Say what you will about the late Senator Byrd, but that man did everything–absolutely everything–to help the state. To make our lives better and give us a future. Not by putting his name on every building in the state, but by recognizing that without things other states take for granted, like roads that are capable of handling commercial truck traffic, we had no future.

We cannot base our future upon non-renewable resources.

We simply cannot.

We have so much to offer here, so much beauty and recreation and and so many marvels–marvels and beauty that will be destroyed if we refuse to acknowledge that our future does not and cannot lie with extractive industries.

A politician that refuses to acknowledge that truth cannot have the good of the state in mind, and cannot care about our future generations and what we are leaving them.

And that is why I won’t be voting for either of the major party candidates for governor. Because I love this state, and it doesn’t seem like the candidates even care.

——

(1) Every time we sit in horrible traffic on the Mileground, we’re sitting there because a decade ago people refused to approve the levy to widen the road. That’s hours and hours of time lost in the intervening years, as the situation got worse, and will be even more difficult and time-consuming and miserable to remedy now.

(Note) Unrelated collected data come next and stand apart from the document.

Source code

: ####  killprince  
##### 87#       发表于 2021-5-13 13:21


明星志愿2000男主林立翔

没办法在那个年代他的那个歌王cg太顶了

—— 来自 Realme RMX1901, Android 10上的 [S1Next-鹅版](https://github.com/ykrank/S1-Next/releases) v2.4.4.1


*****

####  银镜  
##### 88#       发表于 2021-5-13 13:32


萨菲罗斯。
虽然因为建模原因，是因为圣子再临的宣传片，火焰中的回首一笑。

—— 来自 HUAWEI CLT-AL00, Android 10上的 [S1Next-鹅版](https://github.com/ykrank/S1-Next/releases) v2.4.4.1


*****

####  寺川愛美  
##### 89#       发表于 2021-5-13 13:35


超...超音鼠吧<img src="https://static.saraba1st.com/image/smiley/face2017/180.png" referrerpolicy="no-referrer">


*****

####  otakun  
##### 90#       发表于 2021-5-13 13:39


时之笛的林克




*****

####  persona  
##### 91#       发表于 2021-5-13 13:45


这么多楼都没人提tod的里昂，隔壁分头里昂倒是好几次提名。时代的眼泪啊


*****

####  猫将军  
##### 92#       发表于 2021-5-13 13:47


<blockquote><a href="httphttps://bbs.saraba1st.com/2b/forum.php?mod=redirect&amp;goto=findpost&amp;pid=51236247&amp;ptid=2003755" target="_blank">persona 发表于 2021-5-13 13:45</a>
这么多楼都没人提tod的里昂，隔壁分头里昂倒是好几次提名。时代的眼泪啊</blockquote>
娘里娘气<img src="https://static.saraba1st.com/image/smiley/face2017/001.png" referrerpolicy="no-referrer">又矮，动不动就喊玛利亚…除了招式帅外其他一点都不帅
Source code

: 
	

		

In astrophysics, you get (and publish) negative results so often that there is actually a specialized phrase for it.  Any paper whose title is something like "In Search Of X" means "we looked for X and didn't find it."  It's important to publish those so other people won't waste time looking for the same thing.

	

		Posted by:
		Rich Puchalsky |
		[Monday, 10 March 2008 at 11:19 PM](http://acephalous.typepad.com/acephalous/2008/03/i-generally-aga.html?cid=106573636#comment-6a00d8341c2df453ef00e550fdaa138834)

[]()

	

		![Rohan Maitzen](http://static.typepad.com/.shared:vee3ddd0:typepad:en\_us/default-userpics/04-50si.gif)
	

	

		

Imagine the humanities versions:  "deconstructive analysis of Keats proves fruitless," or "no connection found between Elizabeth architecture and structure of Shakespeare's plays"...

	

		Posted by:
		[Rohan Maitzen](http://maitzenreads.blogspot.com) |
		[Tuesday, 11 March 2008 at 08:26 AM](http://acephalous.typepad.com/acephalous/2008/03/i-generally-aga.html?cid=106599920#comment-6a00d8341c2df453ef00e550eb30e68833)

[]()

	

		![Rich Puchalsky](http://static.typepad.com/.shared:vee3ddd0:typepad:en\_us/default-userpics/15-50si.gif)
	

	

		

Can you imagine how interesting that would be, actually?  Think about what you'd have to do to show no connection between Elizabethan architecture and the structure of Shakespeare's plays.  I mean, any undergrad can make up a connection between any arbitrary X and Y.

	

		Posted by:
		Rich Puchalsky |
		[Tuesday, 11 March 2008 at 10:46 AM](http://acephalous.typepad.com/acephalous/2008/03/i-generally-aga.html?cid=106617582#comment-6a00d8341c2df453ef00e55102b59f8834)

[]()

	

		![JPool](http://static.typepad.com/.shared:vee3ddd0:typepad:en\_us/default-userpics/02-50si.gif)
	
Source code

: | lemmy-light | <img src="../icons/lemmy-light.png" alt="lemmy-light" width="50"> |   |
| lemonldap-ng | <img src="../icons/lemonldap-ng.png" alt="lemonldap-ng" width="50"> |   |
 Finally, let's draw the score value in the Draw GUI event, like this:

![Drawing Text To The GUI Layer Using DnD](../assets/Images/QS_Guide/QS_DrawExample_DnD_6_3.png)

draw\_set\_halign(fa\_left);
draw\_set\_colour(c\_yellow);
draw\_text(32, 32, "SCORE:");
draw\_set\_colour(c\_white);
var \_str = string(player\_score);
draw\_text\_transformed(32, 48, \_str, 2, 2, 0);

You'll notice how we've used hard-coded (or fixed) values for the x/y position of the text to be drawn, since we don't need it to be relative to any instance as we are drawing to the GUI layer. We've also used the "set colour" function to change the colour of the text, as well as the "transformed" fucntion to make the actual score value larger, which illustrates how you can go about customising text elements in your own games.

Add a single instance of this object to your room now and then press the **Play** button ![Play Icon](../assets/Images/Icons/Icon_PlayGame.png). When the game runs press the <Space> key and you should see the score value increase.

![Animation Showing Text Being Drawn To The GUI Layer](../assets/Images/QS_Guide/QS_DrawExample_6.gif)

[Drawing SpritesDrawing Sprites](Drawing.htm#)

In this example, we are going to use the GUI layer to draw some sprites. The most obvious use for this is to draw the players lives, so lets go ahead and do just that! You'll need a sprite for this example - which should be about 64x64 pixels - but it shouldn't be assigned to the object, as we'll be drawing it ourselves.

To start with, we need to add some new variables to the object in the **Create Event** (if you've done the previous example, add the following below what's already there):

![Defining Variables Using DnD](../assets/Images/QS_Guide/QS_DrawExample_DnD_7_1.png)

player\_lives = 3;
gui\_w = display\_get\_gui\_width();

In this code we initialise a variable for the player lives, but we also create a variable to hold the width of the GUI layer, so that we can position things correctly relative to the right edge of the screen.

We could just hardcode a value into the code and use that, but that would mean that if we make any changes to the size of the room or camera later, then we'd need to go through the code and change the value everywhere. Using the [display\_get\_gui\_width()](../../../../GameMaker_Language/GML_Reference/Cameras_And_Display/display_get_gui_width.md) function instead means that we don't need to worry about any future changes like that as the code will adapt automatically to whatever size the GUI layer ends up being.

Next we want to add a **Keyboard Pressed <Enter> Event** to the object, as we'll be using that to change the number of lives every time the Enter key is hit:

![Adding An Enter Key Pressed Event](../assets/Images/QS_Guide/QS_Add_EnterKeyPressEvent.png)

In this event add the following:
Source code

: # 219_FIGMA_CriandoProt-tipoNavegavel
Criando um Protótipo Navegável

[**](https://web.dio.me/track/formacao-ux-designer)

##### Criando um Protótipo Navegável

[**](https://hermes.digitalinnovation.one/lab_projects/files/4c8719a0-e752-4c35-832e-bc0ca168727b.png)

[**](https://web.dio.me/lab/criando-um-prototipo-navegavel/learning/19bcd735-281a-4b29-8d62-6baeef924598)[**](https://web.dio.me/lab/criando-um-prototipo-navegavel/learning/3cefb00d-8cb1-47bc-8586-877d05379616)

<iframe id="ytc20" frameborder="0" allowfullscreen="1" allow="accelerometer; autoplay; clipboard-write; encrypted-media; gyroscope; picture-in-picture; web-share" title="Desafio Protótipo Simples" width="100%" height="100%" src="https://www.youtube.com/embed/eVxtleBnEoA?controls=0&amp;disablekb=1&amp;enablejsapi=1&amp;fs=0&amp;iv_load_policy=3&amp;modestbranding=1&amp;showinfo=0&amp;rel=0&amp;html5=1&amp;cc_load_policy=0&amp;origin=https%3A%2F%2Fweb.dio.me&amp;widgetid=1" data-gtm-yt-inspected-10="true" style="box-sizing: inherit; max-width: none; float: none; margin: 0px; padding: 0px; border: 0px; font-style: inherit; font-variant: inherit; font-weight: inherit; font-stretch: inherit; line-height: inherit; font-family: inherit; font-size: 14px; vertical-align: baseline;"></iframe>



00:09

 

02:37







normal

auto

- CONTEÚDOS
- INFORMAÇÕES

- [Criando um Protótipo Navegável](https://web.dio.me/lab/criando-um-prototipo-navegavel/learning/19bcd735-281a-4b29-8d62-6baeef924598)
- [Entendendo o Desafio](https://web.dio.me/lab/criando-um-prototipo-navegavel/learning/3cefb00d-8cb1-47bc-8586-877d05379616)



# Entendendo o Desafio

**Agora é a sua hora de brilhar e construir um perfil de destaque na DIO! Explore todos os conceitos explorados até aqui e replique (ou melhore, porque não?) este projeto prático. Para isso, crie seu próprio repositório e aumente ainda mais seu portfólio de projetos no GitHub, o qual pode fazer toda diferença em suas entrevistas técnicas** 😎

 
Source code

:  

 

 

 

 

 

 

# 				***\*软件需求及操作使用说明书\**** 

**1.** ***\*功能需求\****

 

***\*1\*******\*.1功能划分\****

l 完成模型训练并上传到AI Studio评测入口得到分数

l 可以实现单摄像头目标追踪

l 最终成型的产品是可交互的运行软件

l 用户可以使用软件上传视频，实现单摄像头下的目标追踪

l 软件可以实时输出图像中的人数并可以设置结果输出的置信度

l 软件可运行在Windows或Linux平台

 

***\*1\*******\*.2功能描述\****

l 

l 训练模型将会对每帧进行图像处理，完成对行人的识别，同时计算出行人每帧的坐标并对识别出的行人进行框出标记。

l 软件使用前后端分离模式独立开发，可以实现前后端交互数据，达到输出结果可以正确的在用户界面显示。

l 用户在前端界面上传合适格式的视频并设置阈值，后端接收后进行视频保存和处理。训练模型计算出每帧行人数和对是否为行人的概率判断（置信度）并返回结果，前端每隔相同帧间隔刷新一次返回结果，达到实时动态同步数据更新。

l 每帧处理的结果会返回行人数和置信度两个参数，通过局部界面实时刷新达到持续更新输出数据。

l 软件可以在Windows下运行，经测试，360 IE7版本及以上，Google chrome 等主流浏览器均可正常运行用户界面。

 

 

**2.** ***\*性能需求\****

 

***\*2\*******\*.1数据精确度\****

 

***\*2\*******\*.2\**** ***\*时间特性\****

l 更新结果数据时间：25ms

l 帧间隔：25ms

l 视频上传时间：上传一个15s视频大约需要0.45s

(2) And then there are the city-wide debates over land use and farming and keeping livestock within city limits. These are issues we are going to deal with the results of going forward for years. Should you have the right to grow your own food? Should you be forced to live next to a chicken coop that is both noisy and poorly cleaned? These decisions will affect our quality of life going forward, and whether you refuse to vote or not, you still have to live with the consequences.